Top of Task input

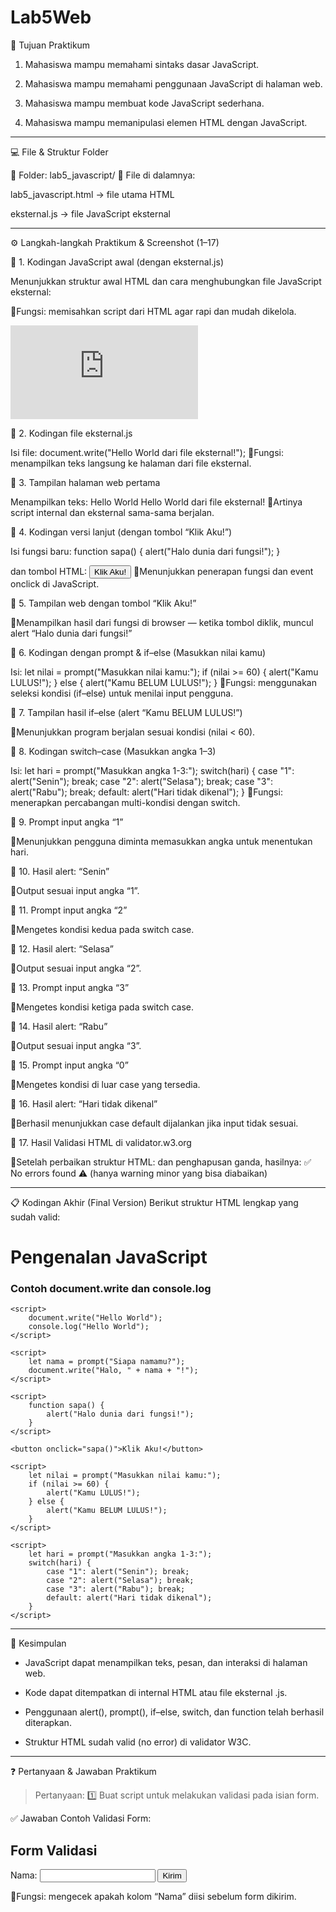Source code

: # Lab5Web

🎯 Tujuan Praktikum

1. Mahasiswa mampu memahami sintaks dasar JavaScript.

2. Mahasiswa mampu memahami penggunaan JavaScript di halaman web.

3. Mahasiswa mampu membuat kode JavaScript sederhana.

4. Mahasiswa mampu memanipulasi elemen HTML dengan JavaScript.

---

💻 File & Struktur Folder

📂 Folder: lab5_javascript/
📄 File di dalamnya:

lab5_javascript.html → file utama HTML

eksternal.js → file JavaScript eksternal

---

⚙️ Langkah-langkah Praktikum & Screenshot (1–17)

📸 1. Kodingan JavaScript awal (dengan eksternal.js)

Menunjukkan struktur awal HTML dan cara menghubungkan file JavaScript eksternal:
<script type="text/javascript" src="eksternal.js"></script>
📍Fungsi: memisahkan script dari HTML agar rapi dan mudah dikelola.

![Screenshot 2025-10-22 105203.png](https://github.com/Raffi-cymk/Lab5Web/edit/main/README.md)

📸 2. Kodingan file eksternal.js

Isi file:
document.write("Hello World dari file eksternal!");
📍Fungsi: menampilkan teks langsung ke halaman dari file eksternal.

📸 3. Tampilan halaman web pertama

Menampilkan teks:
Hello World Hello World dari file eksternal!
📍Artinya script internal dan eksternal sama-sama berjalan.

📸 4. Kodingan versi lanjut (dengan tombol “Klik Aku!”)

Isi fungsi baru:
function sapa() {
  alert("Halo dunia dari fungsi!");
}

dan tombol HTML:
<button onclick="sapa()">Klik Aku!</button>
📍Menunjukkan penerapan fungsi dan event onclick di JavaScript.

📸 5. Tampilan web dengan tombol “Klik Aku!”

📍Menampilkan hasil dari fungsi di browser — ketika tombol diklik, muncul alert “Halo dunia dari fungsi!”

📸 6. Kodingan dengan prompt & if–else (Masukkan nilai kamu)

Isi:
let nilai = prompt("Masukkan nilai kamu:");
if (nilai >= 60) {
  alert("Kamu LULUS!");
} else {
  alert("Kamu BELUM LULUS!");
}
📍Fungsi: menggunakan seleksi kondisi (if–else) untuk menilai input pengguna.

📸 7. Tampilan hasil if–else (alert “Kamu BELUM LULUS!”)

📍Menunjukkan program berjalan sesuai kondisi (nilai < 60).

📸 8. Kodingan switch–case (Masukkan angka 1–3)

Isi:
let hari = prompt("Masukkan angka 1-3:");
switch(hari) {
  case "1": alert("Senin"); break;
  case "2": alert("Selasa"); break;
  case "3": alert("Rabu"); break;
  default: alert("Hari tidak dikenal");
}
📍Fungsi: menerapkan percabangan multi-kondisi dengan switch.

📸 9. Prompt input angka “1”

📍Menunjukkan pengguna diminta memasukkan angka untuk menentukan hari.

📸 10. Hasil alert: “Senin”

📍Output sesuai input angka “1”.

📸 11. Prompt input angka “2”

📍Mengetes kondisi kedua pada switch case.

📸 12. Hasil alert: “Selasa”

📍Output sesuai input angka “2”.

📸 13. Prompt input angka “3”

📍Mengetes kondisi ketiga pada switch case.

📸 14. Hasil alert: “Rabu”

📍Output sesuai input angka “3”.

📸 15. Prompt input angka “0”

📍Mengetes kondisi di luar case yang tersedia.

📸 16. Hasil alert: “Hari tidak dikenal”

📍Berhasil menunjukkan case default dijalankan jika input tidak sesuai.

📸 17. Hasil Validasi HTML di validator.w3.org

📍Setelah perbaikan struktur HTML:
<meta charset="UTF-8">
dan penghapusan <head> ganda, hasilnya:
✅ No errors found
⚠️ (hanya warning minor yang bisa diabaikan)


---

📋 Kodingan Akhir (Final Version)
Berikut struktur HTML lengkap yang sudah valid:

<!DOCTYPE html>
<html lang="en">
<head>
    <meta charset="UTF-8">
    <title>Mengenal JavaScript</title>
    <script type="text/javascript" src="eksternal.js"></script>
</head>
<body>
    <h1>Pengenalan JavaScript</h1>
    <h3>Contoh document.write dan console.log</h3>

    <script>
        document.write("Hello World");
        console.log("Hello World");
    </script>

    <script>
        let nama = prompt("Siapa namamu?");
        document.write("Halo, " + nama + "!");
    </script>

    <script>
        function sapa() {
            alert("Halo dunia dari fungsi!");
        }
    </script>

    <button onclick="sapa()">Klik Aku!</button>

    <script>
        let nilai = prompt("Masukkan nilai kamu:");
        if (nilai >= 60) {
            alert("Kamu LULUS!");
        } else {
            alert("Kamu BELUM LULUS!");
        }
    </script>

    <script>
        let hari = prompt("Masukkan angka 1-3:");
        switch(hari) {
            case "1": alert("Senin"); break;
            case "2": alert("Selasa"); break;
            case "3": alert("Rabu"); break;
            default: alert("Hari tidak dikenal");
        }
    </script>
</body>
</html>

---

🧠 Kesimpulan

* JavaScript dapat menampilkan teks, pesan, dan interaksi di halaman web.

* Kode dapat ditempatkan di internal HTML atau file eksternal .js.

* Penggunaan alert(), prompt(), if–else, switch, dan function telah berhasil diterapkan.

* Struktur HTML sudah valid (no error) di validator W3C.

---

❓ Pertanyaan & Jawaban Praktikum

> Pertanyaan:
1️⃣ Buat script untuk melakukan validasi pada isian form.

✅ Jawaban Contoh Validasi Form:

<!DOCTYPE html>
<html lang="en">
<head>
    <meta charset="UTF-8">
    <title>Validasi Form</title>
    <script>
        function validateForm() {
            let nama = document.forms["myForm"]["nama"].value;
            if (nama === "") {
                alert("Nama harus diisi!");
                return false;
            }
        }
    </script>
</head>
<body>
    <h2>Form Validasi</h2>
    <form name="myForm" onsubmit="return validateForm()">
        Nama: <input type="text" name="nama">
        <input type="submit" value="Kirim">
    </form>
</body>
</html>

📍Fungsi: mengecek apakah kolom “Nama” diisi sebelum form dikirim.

Bottom of Task input
Top of Task input

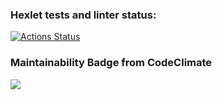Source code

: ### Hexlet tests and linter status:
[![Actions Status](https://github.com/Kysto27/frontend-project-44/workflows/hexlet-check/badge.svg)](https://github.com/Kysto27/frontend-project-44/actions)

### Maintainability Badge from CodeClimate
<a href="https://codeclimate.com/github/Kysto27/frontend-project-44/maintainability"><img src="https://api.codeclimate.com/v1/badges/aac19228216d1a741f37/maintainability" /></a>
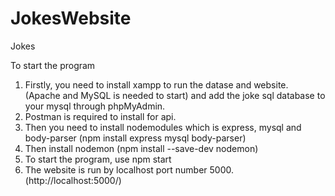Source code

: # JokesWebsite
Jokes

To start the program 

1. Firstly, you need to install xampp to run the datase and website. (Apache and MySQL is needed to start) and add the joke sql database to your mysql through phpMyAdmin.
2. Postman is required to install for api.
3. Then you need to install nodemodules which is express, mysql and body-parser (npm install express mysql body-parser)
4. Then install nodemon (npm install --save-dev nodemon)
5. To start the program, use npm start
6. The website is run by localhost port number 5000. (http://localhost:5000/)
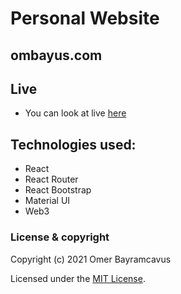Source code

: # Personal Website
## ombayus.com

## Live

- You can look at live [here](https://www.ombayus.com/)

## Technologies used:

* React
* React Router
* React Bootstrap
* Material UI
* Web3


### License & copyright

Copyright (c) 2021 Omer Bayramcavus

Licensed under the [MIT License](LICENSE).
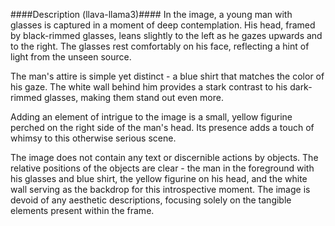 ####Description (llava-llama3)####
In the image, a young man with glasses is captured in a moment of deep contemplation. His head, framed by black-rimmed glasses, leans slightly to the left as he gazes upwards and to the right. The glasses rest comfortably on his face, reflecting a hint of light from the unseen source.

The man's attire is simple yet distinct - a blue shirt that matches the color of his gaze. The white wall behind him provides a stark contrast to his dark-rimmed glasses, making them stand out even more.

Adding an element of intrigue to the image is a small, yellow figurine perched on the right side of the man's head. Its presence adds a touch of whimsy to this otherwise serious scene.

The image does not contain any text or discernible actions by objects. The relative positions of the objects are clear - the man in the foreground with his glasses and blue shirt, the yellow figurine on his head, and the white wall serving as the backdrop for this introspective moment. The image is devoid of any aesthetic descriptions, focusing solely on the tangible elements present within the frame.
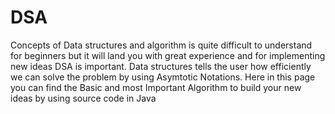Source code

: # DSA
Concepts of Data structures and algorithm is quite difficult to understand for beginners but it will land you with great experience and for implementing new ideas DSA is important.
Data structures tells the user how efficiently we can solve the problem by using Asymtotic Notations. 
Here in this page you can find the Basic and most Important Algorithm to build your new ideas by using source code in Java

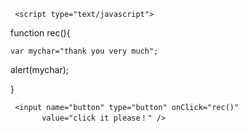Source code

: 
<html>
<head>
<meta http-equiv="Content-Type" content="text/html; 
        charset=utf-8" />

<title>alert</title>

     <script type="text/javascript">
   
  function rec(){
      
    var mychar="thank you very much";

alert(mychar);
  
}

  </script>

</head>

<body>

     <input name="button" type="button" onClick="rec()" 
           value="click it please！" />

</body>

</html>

Bottom of Task input

__Activity__: Tally up the lines holding the string "React" in the data above, and respond with nothing but the number.

__Exercise response__: 3